Avant de signer : préparer les documents et sécuriser le compromis
La première erreur consiste à signer trop vite un compromis ou une promesse de vente sans avoir réuni tous les documents utiles. Diagnostics incomplets, travaux réalisés sans autorisation d'urbanisme, règlement de copropriété ou procès-verbaux d'assemblée générale non communiqués sont autant d'éléments qui peuvent inquiéter l'acheteur ou retarder la signature chez le notaire. Avant de vous engager, prenez le temps de vérifier la liste des diagnostics obligatoires, de rassembler les documents relatifs au bien (titres de propriété, autorisations de travaux, plans, règlements, procès-verbaux récents) et de signaler les éventuels problèmes connus.
Une autre erreur fréquente est d'accepter un compromis flou sur le financement ou les conditions suspensives. Il est important que le texte précise clairement le délai laissé à l'acheteur pour obtenir son prêt, le ou les organismes bancaires sollicités et les justificatifs à produire en cas de refus. Des clauses trop vagues peuvent entraîner des discussions sur la bonne foi de l'acheteur ou sur le maintien de la vente si le financement n'est pas obtenu dans les temps.
Signaux d'alerte à ne pas négliger : un projet de compromis très court ou peu détaillé, l'absence de mention sur le financement, des diagnostics manquants ou périmés, un acheteur pressé de signer alors que tous les documents ne sont pas prêts. En cas de doute, il peut être utile de faire relire le projet par un professionnel du droit pour identifier les clauses à préciser avant la signature.

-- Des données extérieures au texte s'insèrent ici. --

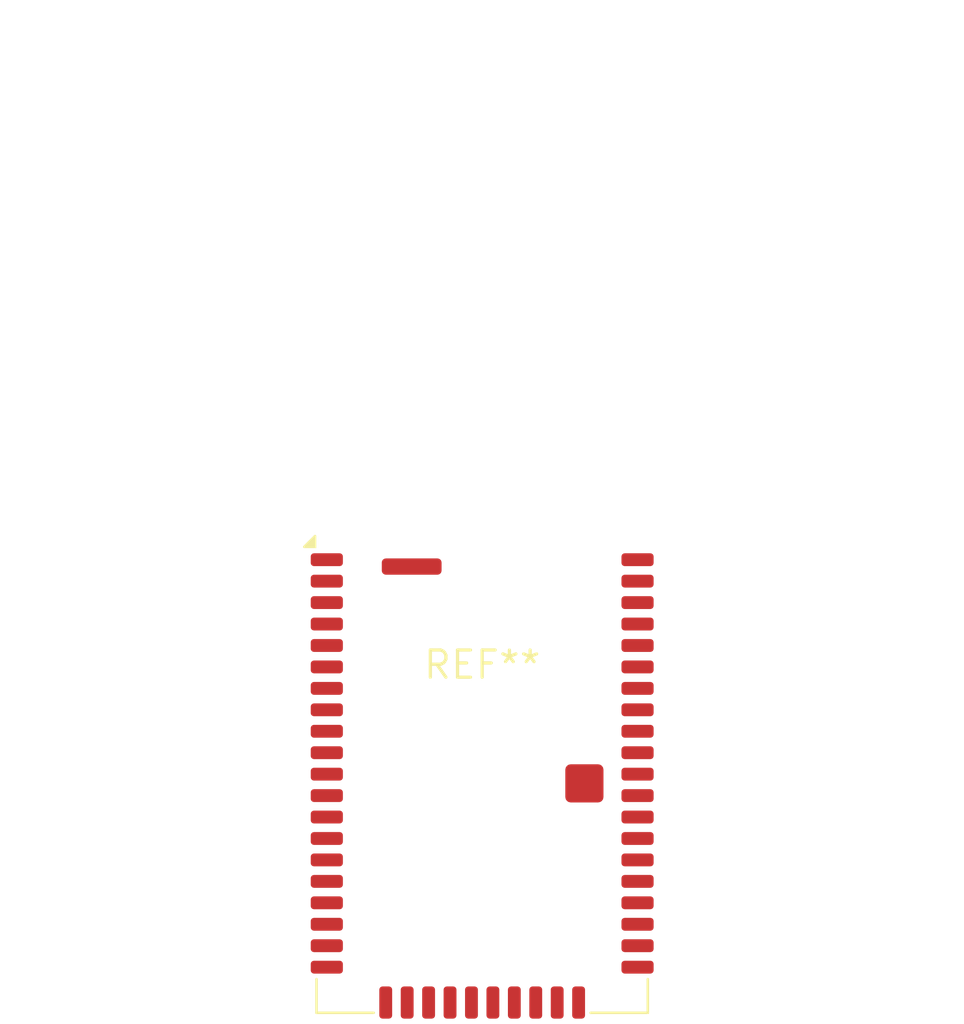
<source format=kicad_pcb>
(kicad_pcb (version 20240108) (generator pcbnew)

  (general
    (thickness 1.6)
  )

  (paper "A4")
  (layers
    (0 "F.Cu" signal)
    (31 "B.Cu" signal)
    (32 "B.Adhes" user "B.Adhesive")
    (33 "F.Adhes" user "F.Adhesive")
    (34 "B.Paste" user)
    (35 "F.Paste" user)
    (36 "B.SilkS" user "B.Silkscreen")
    (37 "F.SilkS" user "F.Silkscreen")
    (38 "B.Mask" user)
    (39 "F.Mask" user)
    (40 "Dwgs.User" user "User.Drawings")
    (41 "Cmts.User" user "User.Comments")
    (42 "Eco1.User" user "User.Eco1")
    (43 "Eco2.User" user "User.Eco2")
    (44 "Edge.Cuts" user)
    (45 "Margin" user)
    (46 "B.CrtYd" user "B.Courtyard")
    (47 "F.CrtYd" user "F.Courtyard")
    (48 "B.Fab" user)
    (49 "F.Fab" user)
    (50 "User.1" user)
    (51 "User.2" user)
    (52 "User.3" user)
    (53 "User.4" user)
    (54 "User.5" user)
    (55 "User.6" user)
    (56 "User.7" user)
    (57 "User.8" user)
    (58 "User.9" user)
  )

  (setup
    (pad_to_mask_clearance 0)
    (pcbplotparams
      (layerselection 0x00010fc_ffffffff)
      (plot_on_all_layers_selection 0x0000000_00000000)
      (disableapertmacros false)
      (usegerberextensions false)
      (usegerberattributes false)
      (usegerberadvancedattributes false)
      (creategerberjobfile false)
      (dashed_line_dash_ratio 12.000000)
      (dashed_line_gap_ratio 3.000000)
      (svgprecision 4)
      (plotframeref false)
      (viasonmask false)
      (mode 1)
      (useauxorigin false)
      (hpglpennumber 1)
      (hpglpenspeed 20)
      (hpglpendiameter 15.000000)
      (dxfpolygonmode false)
      (dxfimperialunits false)
      (dxfusepcbnewfont false)
      (psnegative false)
      (psa4output false)
      (plotreference false)
      (plotvalue false)
      (plotinvisibletext false)
      (sketchpadsonfab false)
      (subtractmaskfromsilk false)
      (outputformat 1)
      (mirror false)
      (drillshape 1)
      (scaleselection 1)
      (outputdirectory "")
    )
  )

  (net 0 "")

  (footprint "Microchip_BM83" (layer "F.Cu") (at 0 0))

)

</source>
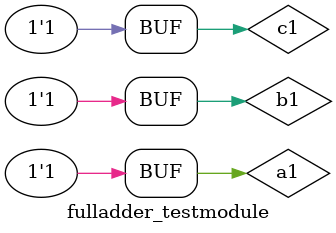
<source format=v>
module fulladder_testmodule();
reg a1,b1,c1;
wire sum1,carry1;
fulladder test(sum1,carry1,a1,b1,c1);
initial
begin
$dumpfile("fulladder_test.vcd");
$dumpvars(0,fulladder_testmodule);
end
//fulladder (sum,carry,
initial
begin
a1=0;
b1=0;
c1=0;
#10;

a1=0;
b1=0;
c1=1;
#10;

a1=0;
b1=1;
c1=0;
#10;

a1=0;
b1=1;
c1=1;
#10;

a1=1;
b1=0;
c1=0;
#10;

a1=1;
b1=0;
c1=1;
#10;

a1=1;
b1=1;
c1=0;
#10;

a1=1;
b1=1;
c1=1;
#10;
end
endmodule


</source>
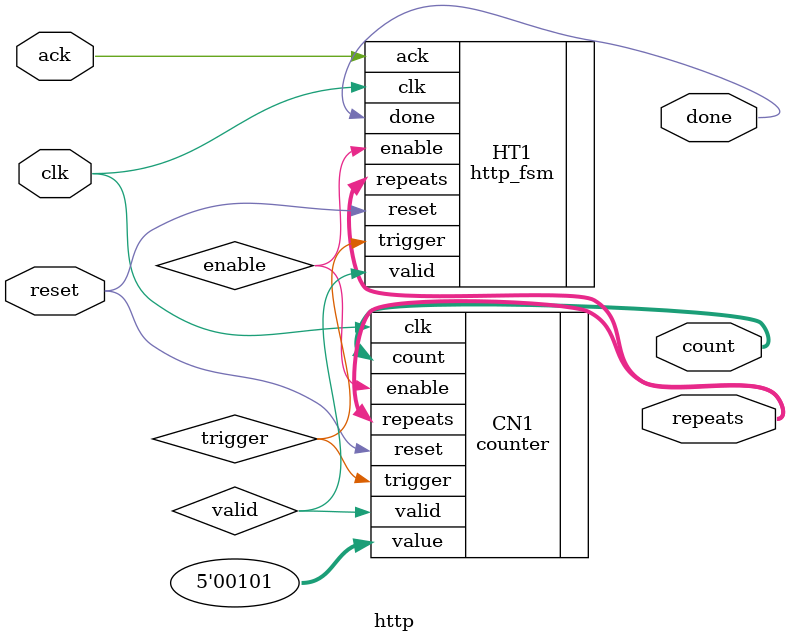
<source format=v>
module http #(
        parameter integer repeats_max = 2
    )
    (
    input clk,
    input reset,
    input ack,
    
    output done,
    output[4:0] count,
    output [1:0] repeats
);

wire trigger, enable, valid;

http_fsm #(
        .repeats_max(repeats_max)
    ) HT1 (
    .clk(clk),
    .ack(ack),
    .reset(reset),
    
    .repeats(repeats),
    .trigger(trigger),
    
    .done(done),
    .enable(enable),
    .valid(valid)
);

counter CN1 (
    .clk(clk),
    .enable(enable),
    .reset(reset),
    .valid(valid),
    .value(5'd5),
    
    .count(count),
    .repeats(repeats),
    .trigger(trigger)
);

endmodule

</source>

Pendant et après la vente : respecter les délais et gérer les défauts découverts
Au cours de la vente, une erreur fréquente est de sous-estimer l'importance des délais. L'acheteur bénéficie en principe d'un délai de rétractation de 10 jours après la notification du compromis : il peut renoncer sans motif, ce qui impose au vendeur d'anticiper cette possibilité avant de s'engager sur un nouveau projet. Il est également essentiel de suivre les dates prévues pour la réalisation des conditions suspensives (obtention du prêt, purge d'un droit de préemption, mainlevée d'hypothèque) et d'alerter rapidement le notaire ou la partie adverse en cas de difficulté. Un manque de réactivité peut conduire à des demandes de prolongation mal organisées ou à des tensions sur la suite de la vente.
Après la signature de l'acte, des désordres ou défauts importants peuvent être découverts par l'acheteur. Une autre erreur serait de considérer que tout problème relève automatiquement d'un vice caché ou, au contraire, de minimiser un défaut que vous connaissiez déjà lors de la vente. Il est conseillé de signaler honnêtement les défauts dont vous avez connaissance et de vous appuyer sur les diagnostics pour informer l'acheteur. En cas de litige, l'analyse des documents remis, des échanges avant la vente et du moment de découverte du défaut permettra de déterminer si les conditions du vice caché sont ou non réunies et quelles solutions peuvent être envisagées (négociation amiable, réduction de prix, éventuellement action en justice).
À retenir : préparez la vente en amont en rassemblant vos diagnostics et documents, et ne signez pas un compromis imprécis sur le financement ; soyez vigilant sur les délais de rétractation et de réalisation des conditions suspensives pour éviter les blocages ; en cas de défaut important découvert avant ou après la vente, réagissez rapidement et conservez tous les échanges et justificatifs pour pouvoir, si nécessaire, faire valoir vos droits dans de bonnes conditions.